What do you think of when somebody says they are being abused? Many would first think about bruises and physical abuse, but not all abuse is physical! Emotional and verbal abuse can be just as devastating, but tends to be subtle and difficult to define. This type of abuse can be insidious and almost elusive, as many cannot pinpoint the exact problem.
“Not all wounds are visible”
Who is affected by emotional abuse? This destructive type of behaviour can occur in any type of relationship.
- Between a parent and a child
- In any kind of friendship
- With other relatives
- Emotional and verbal abuse can also be found in the workplace or at school
The effects of emotional abuse can make another person doubt themselves and others, and slowly break down a person’s self-worth or self-esteem. Whoever came up with the saying ‘sticks and stones can break my bones, but words will never hurt me’ was obviously in denial. Emotional and verbal abuse, if not dealt with correctly, can leave the person being abused with severe emotional pain and even long term psychological scars. The person being abused can develop severe anxiety and depression.
The main purpose of emotional abuse is to try and control and also to dominate another person. In many of the cases the abuser has not dealt with their own childhood traumas and may have been abused themselves. By not dealing with the issue in a constructive way and learning how to build positive relationships, the person can easily harbour resentment and anger. This person then goes out into society and displays the exact same behaviour to others.

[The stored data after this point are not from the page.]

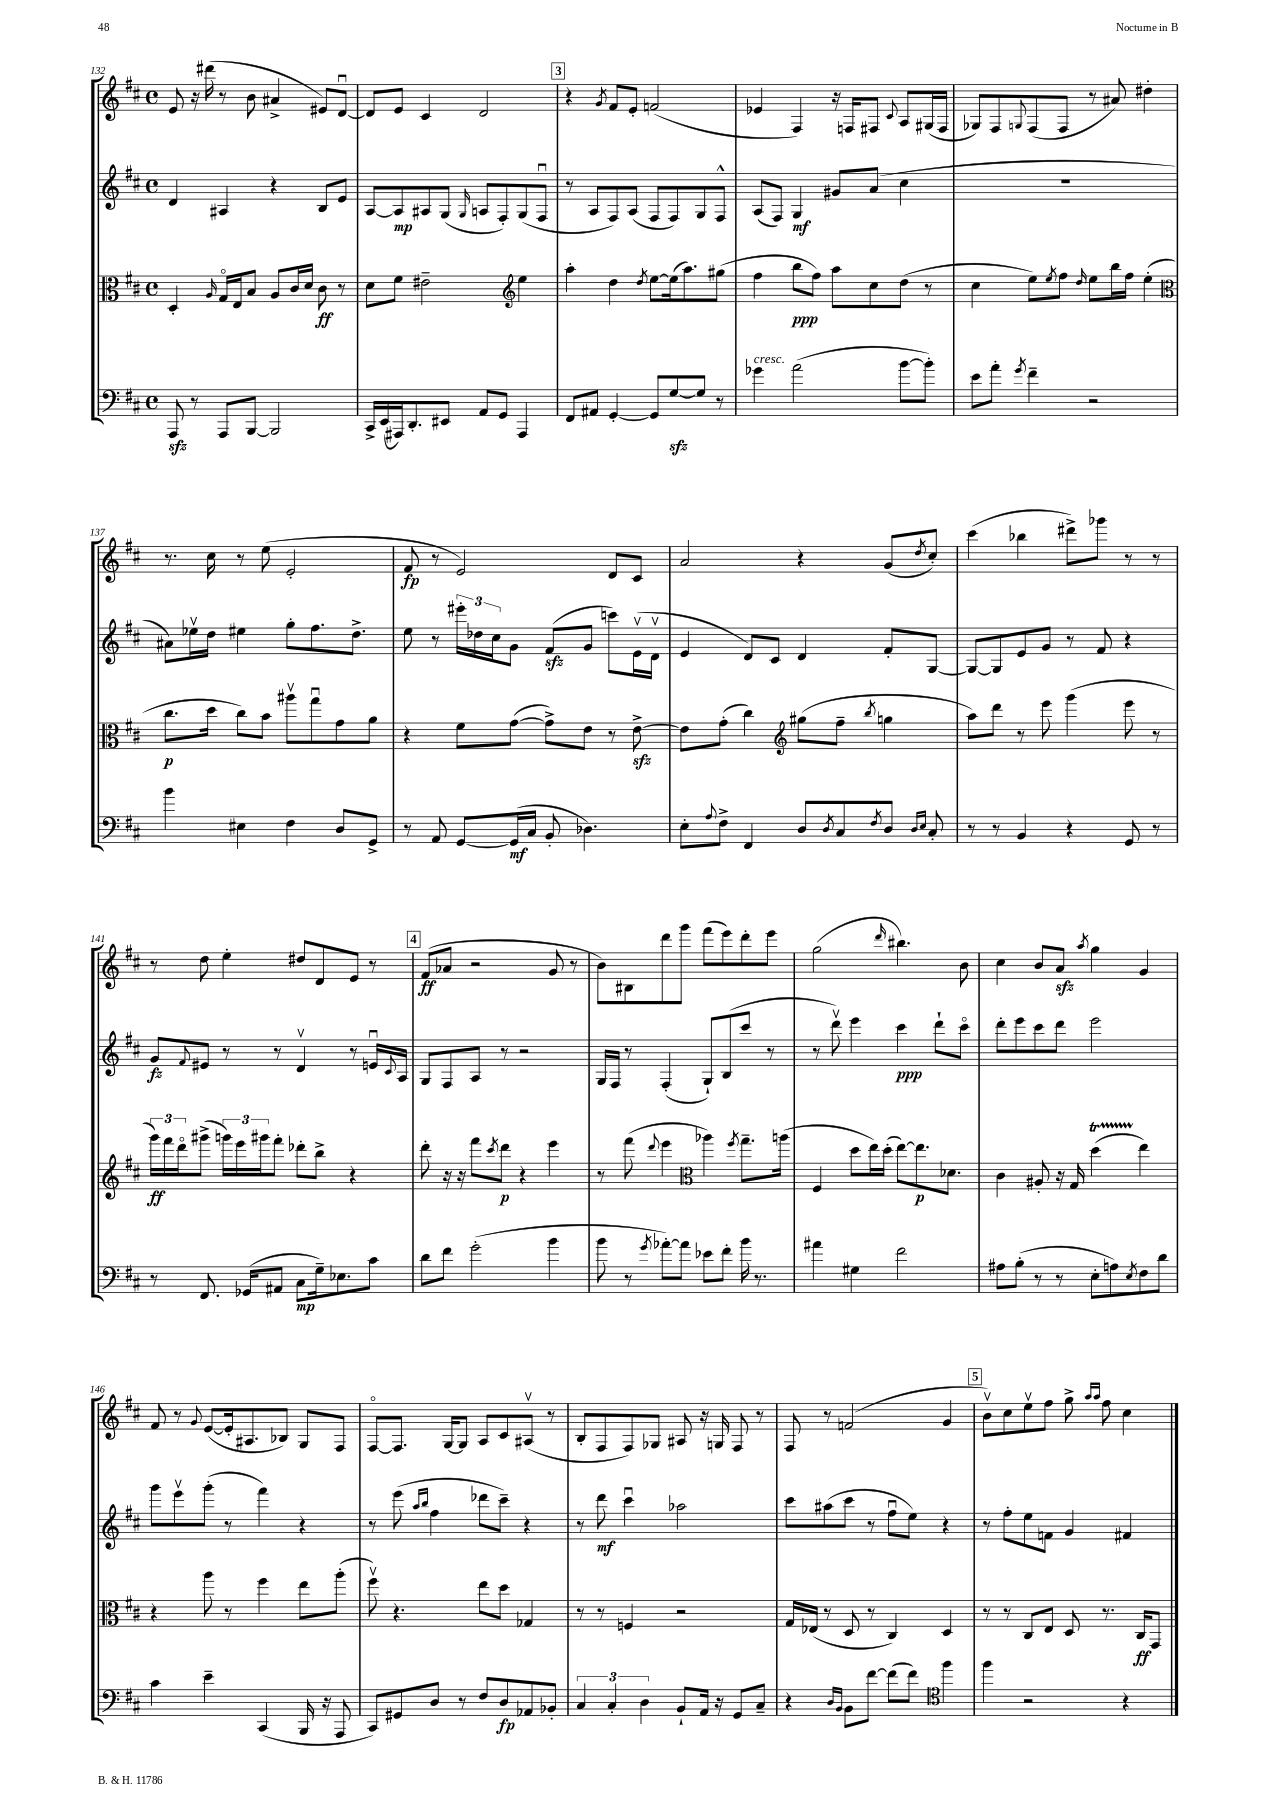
<<
\new StaffGroup <<
\new Staff = "s0" {
    \clef treble \key d \major \defaultTimeSignature \time 4/4
    e'8 r16 dis'''16( r8 b'8 ais'4-> eis'8) d'8~\downbow |
    d'8 e'8 cis'4 d'2 |
    \mark \markup { \box "3" } r4 \acciaccatura { g'8 } fis'8 e'8-. f'2( |
    ees'4 fis4) r16 f16 fis8 \appoggiatura { cis'8 } a8 gis16( fis16 |
    ges8) fis8 \appoggiatura { g8 } fis8( fis8 r8 ais'8) dis''4-. |
    r8. cis''16 r8 e''8( e'2-. |
    fis'8\fp r8 e'2) d'8 cis'8 |
    a'2 r4 g'8( \acciaccatura { d''8 } cis''8-.) |
    cis'''4( bes''4 dis'''8->) ges'''8 r8 r8 |
    r8 d''8 e''4-. dis''8 d'8 e'8 r8 |
    \mark \markup { \box "4" } fis'8\ff( aes'8 r2 g'8 r8 |
    b'8) bis8 d'''8 g'''8 fis'''8( e'''8) d'''8-. e'''8 |
    g''2( \grace { d'''16 } bis''4.) b'8 |
    cis''4 b'8 a'8\sfz \acciaccatura { a''8 } g''4 g'4 |
    fis'8 r8 \appoggiatura { g'8 } e'8~( e'16-. ais8. bes8) g8 fis8 |
    fis8~\flageolet fis8. g16~ g8 a8 cis'8 ais8\upbow( r8 |
    b8-. fis8 fis8) ges8 ais8 r16 g16 fis8 r8 |
    fis8 r8 f'2( g'4 |
    \mark \markup { \box "5" } b'8\upbow) cis''8 e''8\upbow fis''8 g''8-> \grace { a''16 a''16 } fis''8 cis''4 \bar "|." |
}
\new Staff = "s1" {
    \clef treble \key d \major \defaultTimeSignature \time 4/4
    d'4 ais4 r4 b8 e'8 |
    a8~ a8\mp ais8 g8( \grace { g16 } a8 fis8-.) g8( fis8\downbow |
    \mark \markup { \box "3" } r8 a8 fis8) a8( fis8 fis8) g8 fis8-^ |
    a8( fis8) g4\mf gis'8 a'8( cis''4 |
    R1 |
    ais'8) ees''16\upbow d''16 eis''4 g''8-. fis''8. d''8.-> |
    e''8 r8 \tuplet 3/2 { eis'''16-. des''16 cis''16 } g'8 fis'8\sfz( g'8 c'''8) e'16\upbow( d'16\upbow |
    e'4 d'8) cis'8 d'4 fis'8-. g8~ |
    g8~ g8 e'8 g'8 r8 fis'8 r4 |
    g'8\fz \appoggiatura { fis'8 } eis'8 r8 r8 d'4\upbow r8 e'16\downbow \appoggiatura { cis'8 } a16 |
    \mark \markup { \box "4" } g8 fis8 a8 r8 r2 |
    g16 fis16 r8 fis4-.( g8-!) b8( cis'''8 r8 |
    r8 d'''8\upbow) e'''4 cis'''4\ppp d'''8-! cis'''8\flageolet |
    d'''8-. e'''8 cis'''8 d'''8 e'''2 |
    g'''8 e'''8\upbow g'''8-.( r8 fis'''4) r4 |
    r8 e'''8( \grace { a''16 b''16 } fis''4 des'''8 cis'''8--) r4 |
    r8 d'''8\mf cis'''4\downbow aes''2 |
    cis'''8 ais''8( cis'''8 r8 fis''8\downbow e''8) r4 |
    \mark \markup { \box "5" } r8 fis''8-. e''8 f'8 g'4 fis'4 \bar "|." |
}
\new Staff = "s2" {
    \clef alto \key d \major \defaultTimeSignature \time 4/4
    d4-. \grace { a16 } g16\flageolet e16 b8 a8 cis'16 d'16 cis'8\ff r8 |
    d'8 fis'8 eis'2-- \clef treble e''4 |
    \mark \markup { \box "3" } a''4-. d''4 \acciaccatura { d''8 } e''8~ e''16( a''8.) gis''8( |
    fis''4 b''8\ppp fis''8) a''8 cis''8 d''8( r8 |
    cis''4 e''8) \acciaccatura { e''8 } fis''8 \grace { d''16 } e''8 b''16 fis''16 e''4-.( |
    \clef alto cis''8.\p d''16 cis''8) b'8 ais''8\upbow g''8\downbow g'8 a'8 |
    r4 fis'8 g'8~( g'8->) e'8 r8 e'8~->\sfz |
    e'8 g'8-.( cis''4) \clef treble gis''8( fis''8-- \acciaccatura { b''8 } g''4 |
    a''8) d'''8 r8 e'''8 g'''4( e'''8 r8 |
    \tuplet 3/2 { g'''16\ff) fis'''16 d'''16\flageolet } gis'''8->( \tuplet 3/2 { g'''16) e'''16 gis'''16 } fis'''8-. des'''8-. b''8-> r4 |
    \mark \markup { \box "4" } d'''8-. r16 r16 fis'''8 \acciaccatura { cis'''8 } d'''8\p r4 e'''4 |
    r8 fis'''8( \appoggiatura { d'''8 } e'''4 \clef alto aes''4) \acciaccatura { fis''8 } g''8.-- a''16( |
    fis4 d''8 e''16) d''16-.( e''8~) e''8.\p des'8. |
    cis'4 ais8-. r16 g16 d''4\startTrillSpan( e''4\stopTrillSpan) |
    r4 a''8 r8 fis''4 e''8 a''8-.( |
    fis''8\upbow) r4. e''8 d''8 ges4 |
    r8 r8 f4 r2 |
    g16 ees16( r8 d8 r8 cis4) d4 |
    \mark \markup { \box "5" } r8 r8 cis8 e8 d8 r8. cis16\ff g,8 \bar "|." |
}
\new Staff = "s3" {
    \clef bass \key d \major \defaultTimeSignature \time 4/4
    a,,8\sfz r8 a,,8 b,,8~ b,,2 |
    cis,16-> e,16( ais,,16) d,8.-. eis,8 a,8 g,8 ais,,4 |
    \mark \markup { \box "3" } fis,8 ais,8 g,4~-. g,8 g8~\sfz g8 r8 |
    ges'4^\markup { \italic "cresc." } a'2( b'8~ b'8-.) |
    e'8 a'8-. \acciaccatura { g'8 } fis'4-- r2 |
    b'4 eis4 fis4 d8 g,8-> |
    r8 a,8 g,8~ g,16\mf( cis16 b,8-. des4.) |
    e8-. \appoggiatura { a8 } fis8-> fis,4 d8 \acciaccatura { d8 } cis8 \acciaccatura { fis8 } d8 \grace { d16 e16 } cis8-. |
    r8 r8 b,4 r4 g,8 r8 |
    r8 fis,8. ges,16( ais,8 cis8\mp g16--) ees8. cis'8 |
    \mark \markup { \box "4" } d'8 fis'8 g'2-.( b'4 |
    b'8 r8 \acciaccatura { g'8 } aes'8~-.) aes'8 ees'8 fis'8-. b'16 r8. |
    ais'4 gis4 fis'2 |
    ais8 b8-.( r8 r8 e8-. a8) \acciaccatura { e8 } fis8 d'8 |
    cis'4 e'4-- cis,4( b,,16 r16 a,,8 |
    cis,8) gis,8 d8 r8 fis8 d8\fp aes,8 bes,8-. |
    \tuplet 3/2 { cis4 cis4-. d4 } b,8-! a,16 r16 g,8 cis8-- |
    r4 \grace { d16 b,16 } b,8 fis'8~ fis'8( fis'8) \clef tenor fis''4 |
    \mark \markup { \box "5" } fis''4 r2 r4 \bar "|." |
}
>>
>>
\layout { \context { \Score currentBarNumber = #132 } }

Emotional abuse can lead to physical abuse, but not always. Although emotional and verbal abuse always seem to accompany physical abuse. Some of the signs of emotional abuse include:
- Controlling behaviour – Always asking where you are going and who you are with. The abuser will try to isolate and control everything. Displays unreasonable jealous tendencies towards friends and colleagues.
- Being manipulative and cruelly using emotional blackmail to get their way.
- Meting out punishment that is undeserved
- Emotional outburst that are unpredictable
- Those who are abusive may have unrealistic expectations – for example demanding all your time to be with them.
- Behaviour and speech that is derogative. Calling you stupid, swearing at you and undermining your thoughts and values, is derisive towards your appearance and insults your intelligence.
- Continuously accusing you of lying and casts the blame of their behaviour onto you.
- Deliberately withholding love or any type of communication and support
- Continuous use of hurtful jokes or sarcastic remarks
- In many cases overbearing and unwelcome teasing can also be seen as abusive
The first step towards any type of healing, is to recognize there is an actual problem. Some who have been in an abusive relationship for a length of time may think the problem is with them, but it’s not, stop blaming yourself. Sometimes it may be necessary to leave the abusive relationship, but if this is not the case then there must be some boundaries set. Let the person know that you will no longer participate in conversations that are meant to hurt and criticize.
You cannot change an abusive person and the choices they make, but you can control your response to them. In certain cases professional help may be needed to improve the relationship. The most important thing is not to isolate yourself and to make sure that you have a support network in place. It could be a friend, another family member, pastor or even a counsellor, but stop being silent.
The abuse cannot go on forever, eventually the stress will cause illnesses such as depression and anxiety. Remember to put your own needs first and that you no longer need to please and protect the abuser. They no longer have control or power over you.